The Gretsch 6128 (Duo Jet) is a chambered solid body electric guitar which has been manufactured by Gretsch since 1953.

==Origins==
The Duo Jet was first introduced in 1953, after the success of the Gibson Les Paul Goldtop. A difference between the two is that the Duo Jet has a semi-hollow body with routed channels and internal pockets instead of a solid body.

It is believed that the name Duo Jet was inspired by the fact that the guitar has two pickups (Duo) and by the advanced aircraft of the time (Jet). This was the first Gretsch guitar to feature a truss rod accessible through the headstock, a pickup selection switch on the body, and a master volume on the cutaway.

==Construction==
As is common with electric guitars, the body of the 6128 Duo Jet is made of wood, in this case chambered mahogany. The guitar shares its dual pickup, single cutaway design with the Gibson Les Paul, but the Duo Jet takes differing approaches to shaping the instrument’s tonality and has been made available in various configurations.

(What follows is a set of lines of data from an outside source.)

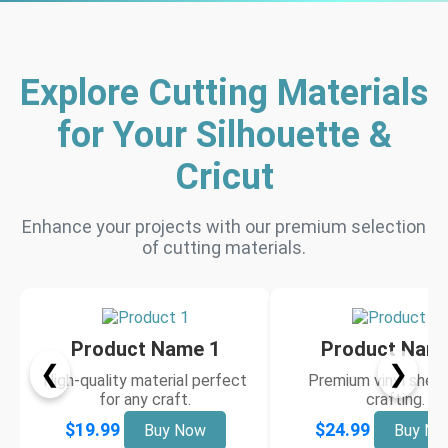
Explore Cutting Materials
for Your Silhouette &
Cricut
Enhance your projects with our premium selection
of cutting materials.
Product Name 1
Product Nam
❮
❯
High-quality material perfect
Premium vinyl sheet
for any craft.
crafting.
$19.99
$24.99
Buy Now
Buy No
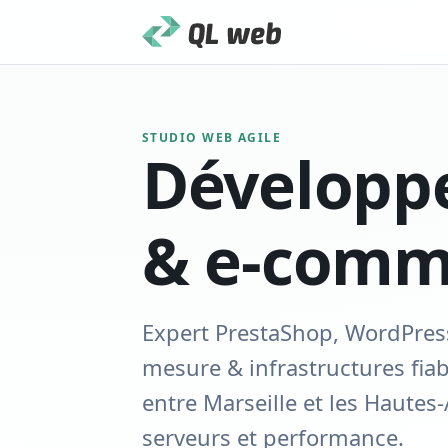
STUDIO WEB AGILE
Développ
& e-comm
Expert PrestaShop
, WordPres
mesure & infrastructures fi
entre Marseille et les Hautes
serveurs et performance.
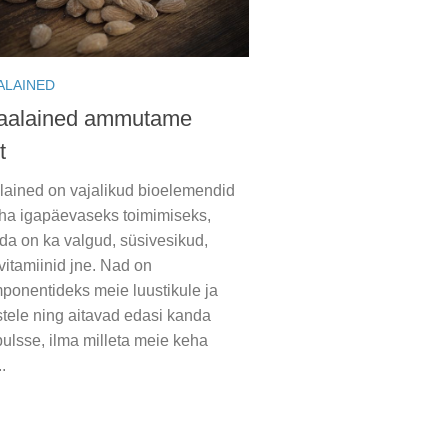
ALAINED
aalained ammutame
t
lained on vajalikud bioelemendid
ha igapäevaseks toimimiseks,
da on ka valgud, süsivesikud,
vitamiinid jne. Nad on
ponentideks meie luustikule ja
ele ning aitavad edasi kanda
ulsse, ilma milleta meie keha
.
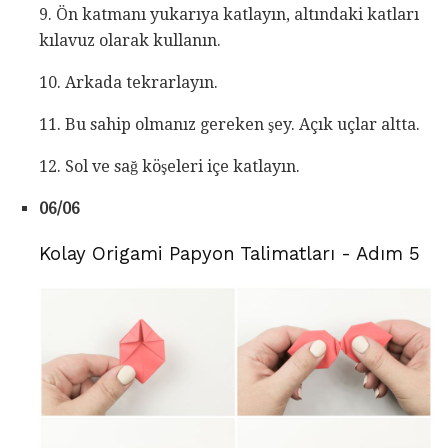
9. Ön katmanı yukarıya katlayın, altındaki katları
kılavuz olarak kullanın.
10. Arkada tekrarlayın.
11. Bu sahip olmanız gereken şey. Açık uçlar altta.
12. Sol ve sağ köşeleri içe katlayın.
06/06
Kolay Origami Papyon Talimatları - Adım 5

The tone switch versions of the Duo Jet come equipped with Gretsch's Filter'Tron humbucker pickup made popular by country music guitarist Chet Atkins.

== Notable users ==
George Harrison played a 1957 Duo Jet during The Beatles' early days in Hamburg, and on their first US album. Harrison also posed with the guitar for the cover of his 1987 solo album, Cloud Nine.

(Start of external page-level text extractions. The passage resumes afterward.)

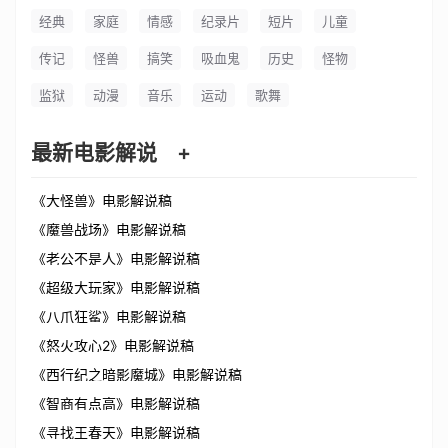
经典
家庭
情感
纪录片
短片
儿童
传记
怪兽
搞笑
吸血鬼
历史
怪物
监狱
动漫
音乐
运动
歌舞
最新电影解说
+
《大怪兽》电影解说稿
《魔兽战场》电影解说稿
《老公不是人》电影解说稿
《超级大玩家》电影解说稿
《八爪狂鲨》电影解说稿
《怒火攻心2》电影解说稿
《西行纪之暗影魔城》电影解说稿
《智商有点高》电影解说稿
《寻找王春天》电影解说稿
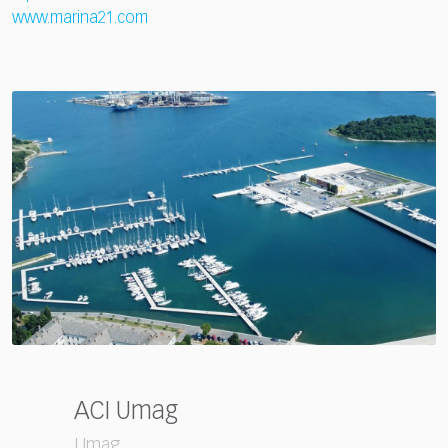
www.marina21.com
ACI Umag
Umag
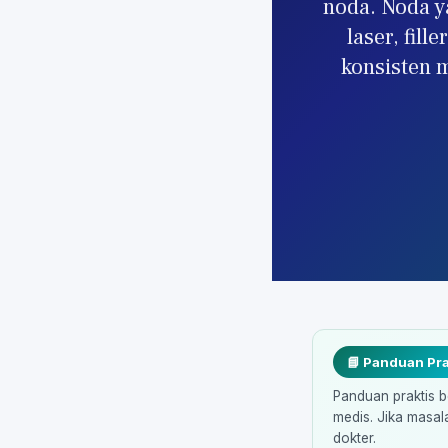
noda. Noda y
laser, fill
konsisten 
📘 Panduan Pra
Panduan praktis b
medis. Jika masal
dokter.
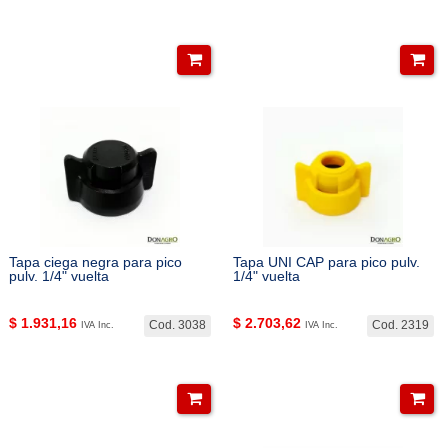
Tapa ciega negra para pico
Tapa UNI CAP para pico pulv.
pulv. 1/4" vuelta
1/4" vuelta
$
1.931,16
$
2.703,62
Cod. 3038
Cod. 2319
IVA Inc.
IVA Inc.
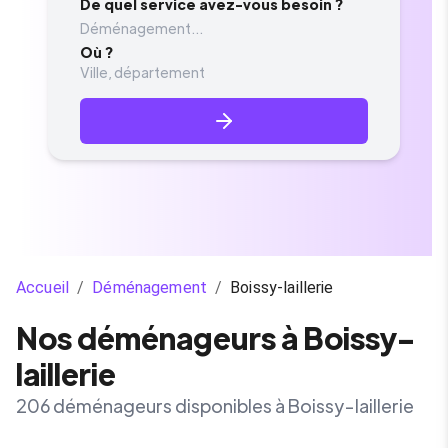
De quel service avez-vous besoin ?
Déménagement...
Où ?
Accueil
/
Déménagement
/
Boissy-laillerie
Nos déménageurs à Boissy-
laillerie
206 déménageurs disponibles à Boissy-laillerie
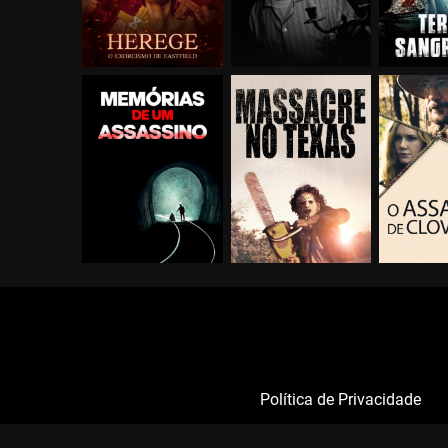
Política de Privacidade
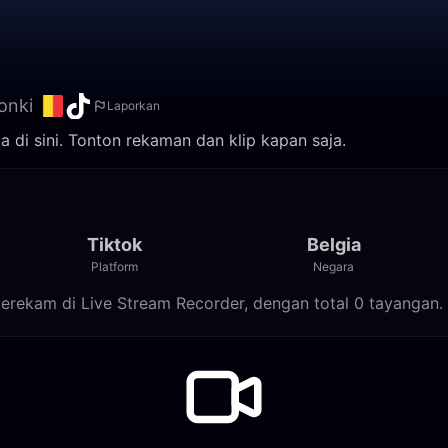
onki
Laporkan
 di sini. Tonton rekaman dan klip kapan saja.
Tiktok
Belgia
Platform
Negara
 terekam di Live Stream Recorder, dengan total 0 tayangan.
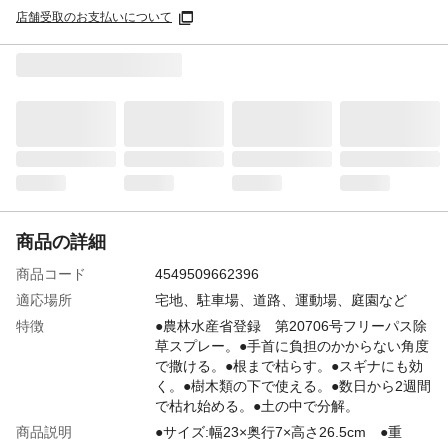
店舗受取のお支払いについて
商品の詳細
商品コード
4549509662396
適応場所
宅地、駐車場、道路、運動場、庭園など
特徴
●農林水産省登録 第20706号フリーパス除
草スプレー。●手首に負担のかからない角度
で撒ける。●根まで枯らす。●スギナにも効
く。●樹木類の下で使える。●数日から2週間
で枯れ始める。●土の中で分解。
商品説明
●サイズ:幅23×奥行7×高さ26.5cm ●重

Other notable players of the Duo Jet include Pete Townshend of The Who, who used one on early Quadrophenia era gigs in the UK, and Chris Cornell of Soundgarden. David Gilmour of Pink Floyd owned a 1950s Duo Jet which he used on some of his early work and then again later in his career.

==Variations==
- G6128 – Filtertron pickups, no Bigsby tailpiece
- G6128T – Bigsby and Filtertron pickups
- G6128T-DS – Bigsby and Dynasonic pickups, Rosewood fingerboard, originally based on 1957 version, currently based on 1955 version
- G6128-DS – Dynasonic pickups, no bigsby, Rosewood fingerboard
- G6128T-DCM – Bigsby and Filtertron pickups, Double Cut-away, Dark Cherry Metallic, Ebony Fretboard
- G6128-1962 – Double cutaway version of the Duo Jet, equipped with Bigsby and Filtertron pickups
- G6128T59 – Bigsby and TV Jones classic pickups (Vintage Select '59 Duo Jet edition)
- G6128TCG – Bigsby and Dynasonic pickups, in a Cadillac Green finish with Gold hardware
- G6128TVP – aka the "Power Jet" Pickups are upgraded to TV Jones Power'Trons
- G6128T-TVP – Bigsby equipped version of the Power Jet
- G6128T 6 12 – Double-necked six- and twelve-string guitar with 4 Filtertron pickups.
- G6128T-GH – Custom shop and standard versions of George Harrison's Duo Jet. The custom shop version is designed and built to appear like George Harrison's original appears today. Standard version has the color scheme of Harrison's guitar and features his signature on truss-rod cover. Both versions include all black body and moved bottom strap pin.
- G6128T-CLFG - Cliff Gallup Signature Duo Jet. Cliff Gallup kept his guitar stock, so this version is essentially a custom shop replica of a '54 Duo Jet.
- G6128B - "Thunder Jet" bass version with TV Jones Thunder'Tron pickups

===Other versions===
"Silver Jet"
- G6129 – topped with silver sparkle drum material. Same features as the standard G6128 Duo Jet
- G6129T – equipped with Bigsby
- G6129-1957 – Rosewood finger board, Dynasonic pickups, and no Bigsby
- G6219T-1957 – Rosewood finger board, Dyansonic pickups, with Bigsby
- G6219T-1962 – Double cutaway version, with Bigsby and Filtertrons

"Round Up"
- G6130 – Orange stain, leather bound with western motif carved into the leather, G Branded body, Dynasonic pickups, gold hardware, Rosewood fretboard, no Bigsby

"Jet Firebird"
- G6131 – Duo Jet in Fire Red finish, with Filtertrons, no Bigsby
- G6131T – Fire Red, with Bigsby and Filtertron pickups
- G6131TVP – "Power Jet" version with TV Jones Power'Tron pickups, pinned bridge, Schaller strap locks
- G6131T-TVP – "Power Jet" version with TV Jones Power'Tron pickups, pinned bridge, Sperzel locking tuners, Schaller strap locks, and a Bigsby tailpiece

===Rock Band controller===
A replica of George Harrison's Duo Jet is the basis for a guitar controller for The Beatles: Rock Band.